新型コロナウイルスの感染が世界中に広がる前までは、米国やアラブ諸国、中国の富裕層がプライベートジェットに乗って日本に来て、若返りのための施術を行って帰国するということが、頻繁に行われていたくらいです。それは日本の再生医療分野における技術が世界一だったからにほかなりません。うまく規制を緩和させれば、イノベーションは物凄い勢いで進むことの好例です。

その日本がなぜ暗号資産、ブロックチェーン技術で米国の後塵を拝することになったのかというと、規制でがんじがらめにしてしまったからです。イノベーションを促す余地をうまく作らず、規制だけを先行させてしまいました。これが最大の敗因といえるでしょう。

米国を下支えする「人材の分厚さ」という強み

そしてもうひとつ、「人材の分厚さ」も米国のイノベーションがうまくいく理由です。

先般の大統領選挙において、ドナルド・トランプ前大統領は1期でその職を辞めることになり、代わってジョー・バイデン大統領が誕生しました。共和党政権から民主党政権へと体制が大きく変わったのです。
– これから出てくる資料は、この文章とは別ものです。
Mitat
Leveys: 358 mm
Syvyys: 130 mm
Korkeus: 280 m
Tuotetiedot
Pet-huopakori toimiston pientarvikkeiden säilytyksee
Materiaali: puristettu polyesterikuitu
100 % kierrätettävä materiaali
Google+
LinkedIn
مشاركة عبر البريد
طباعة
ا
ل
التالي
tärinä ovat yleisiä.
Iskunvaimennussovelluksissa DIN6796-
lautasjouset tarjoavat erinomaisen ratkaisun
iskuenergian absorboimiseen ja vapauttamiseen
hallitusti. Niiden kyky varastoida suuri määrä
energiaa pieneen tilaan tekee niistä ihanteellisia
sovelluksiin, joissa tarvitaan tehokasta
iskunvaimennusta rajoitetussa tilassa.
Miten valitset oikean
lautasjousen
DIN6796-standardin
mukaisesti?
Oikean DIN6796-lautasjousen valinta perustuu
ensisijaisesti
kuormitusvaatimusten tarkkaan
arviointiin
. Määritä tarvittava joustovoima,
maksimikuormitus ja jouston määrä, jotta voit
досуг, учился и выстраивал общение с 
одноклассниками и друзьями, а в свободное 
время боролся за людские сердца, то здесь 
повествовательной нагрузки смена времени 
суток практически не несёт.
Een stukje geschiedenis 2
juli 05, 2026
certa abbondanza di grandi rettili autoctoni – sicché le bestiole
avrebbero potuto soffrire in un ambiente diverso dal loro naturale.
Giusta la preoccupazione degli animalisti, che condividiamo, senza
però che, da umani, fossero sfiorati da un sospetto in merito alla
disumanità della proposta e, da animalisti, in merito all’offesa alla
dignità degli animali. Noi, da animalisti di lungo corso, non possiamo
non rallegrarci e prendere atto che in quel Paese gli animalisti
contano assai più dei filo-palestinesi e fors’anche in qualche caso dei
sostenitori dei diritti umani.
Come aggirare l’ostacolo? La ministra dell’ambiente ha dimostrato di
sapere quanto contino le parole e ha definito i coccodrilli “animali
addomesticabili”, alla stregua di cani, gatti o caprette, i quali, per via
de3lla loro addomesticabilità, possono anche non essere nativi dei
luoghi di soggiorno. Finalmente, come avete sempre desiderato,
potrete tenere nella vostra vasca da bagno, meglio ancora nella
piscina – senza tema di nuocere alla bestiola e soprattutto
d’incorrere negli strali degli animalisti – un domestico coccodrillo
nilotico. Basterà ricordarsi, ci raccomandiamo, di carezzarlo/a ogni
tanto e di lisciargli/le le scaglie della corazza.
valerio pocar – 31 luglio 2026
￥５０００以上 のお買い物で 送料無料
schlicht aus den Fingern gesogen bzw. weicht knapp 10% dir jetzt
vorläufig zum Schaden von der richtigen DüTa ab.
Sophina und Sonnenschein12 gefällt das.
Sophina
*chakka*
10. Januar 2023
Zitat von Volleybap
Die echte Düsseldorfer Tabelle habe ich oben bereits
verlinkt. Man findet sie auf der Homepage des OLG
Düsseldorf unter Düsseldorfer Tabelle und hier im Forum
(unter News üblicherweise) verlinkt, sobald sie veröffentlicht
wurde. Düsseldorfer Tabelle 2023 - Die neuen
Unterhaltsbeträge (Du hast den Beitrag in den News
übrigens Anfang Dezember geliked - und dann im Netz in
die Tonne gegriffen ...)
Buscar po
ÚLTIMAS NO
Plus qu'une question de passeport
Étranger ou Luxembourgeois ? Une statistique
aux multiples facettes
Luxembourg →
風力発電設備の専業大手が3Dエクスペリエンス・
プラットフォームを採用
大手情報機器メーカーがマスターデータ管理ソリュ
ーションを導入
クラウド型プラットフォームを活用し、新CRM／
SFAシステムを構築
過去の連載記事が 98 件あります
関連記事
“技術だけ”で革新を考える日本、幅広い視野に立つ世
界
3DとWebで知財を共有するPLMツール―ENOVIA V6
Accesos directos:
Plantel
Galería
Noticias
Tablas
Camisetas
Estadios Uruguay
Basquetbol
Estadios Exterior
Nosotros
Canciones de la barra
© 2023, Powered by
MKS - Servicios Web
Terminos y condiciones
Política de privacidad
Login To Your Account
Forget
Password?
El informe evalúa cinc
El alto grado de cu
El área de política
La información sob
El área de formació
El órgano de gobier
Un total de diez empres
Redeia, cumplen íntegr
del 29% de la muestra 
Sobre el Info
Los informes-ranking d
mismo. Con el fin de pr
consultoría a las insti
あまりいい例ではありませんが、日本でも自民党政権が野に下ったときがありました。古くは1993年から1994年までの非自民・非共産連立政権時代と、2009年から2012年にかけての民主党政権時代ですが、結局、それまでの野党が与党になった途端、政権は機能不全に陥りました。

ところが米国の場合、政権党が代わったくらいで機能不全になど陥りません。その背景には、政治家だけでなく、政治家を支えるスタッフの人材が非常に分厚いことが挙げられます。実際、2020年に行われた大統領選挙でも、トランプからバイデンに大統領が移り、共和党政権から民主党政権に移行したものの、何の問題もなく国が動いています。

この人材の分厚さは政治の世界だけでなく、軍隊から経済、金融に至るまで、あらゆるところに見られます。この人材の分厚さこそが、米国の底力といっても過言ではありません。そして、この人材の分厚さは、移民政策によるものです。皆さんが知っている米国の有名な起業家は、必ずしも米国生まれとは限りません。グーグルの創業者であるセルゲイ・ブリンはロシア生まれですし、前出のイーロン・マスクも南アフリカ共和国の出身です。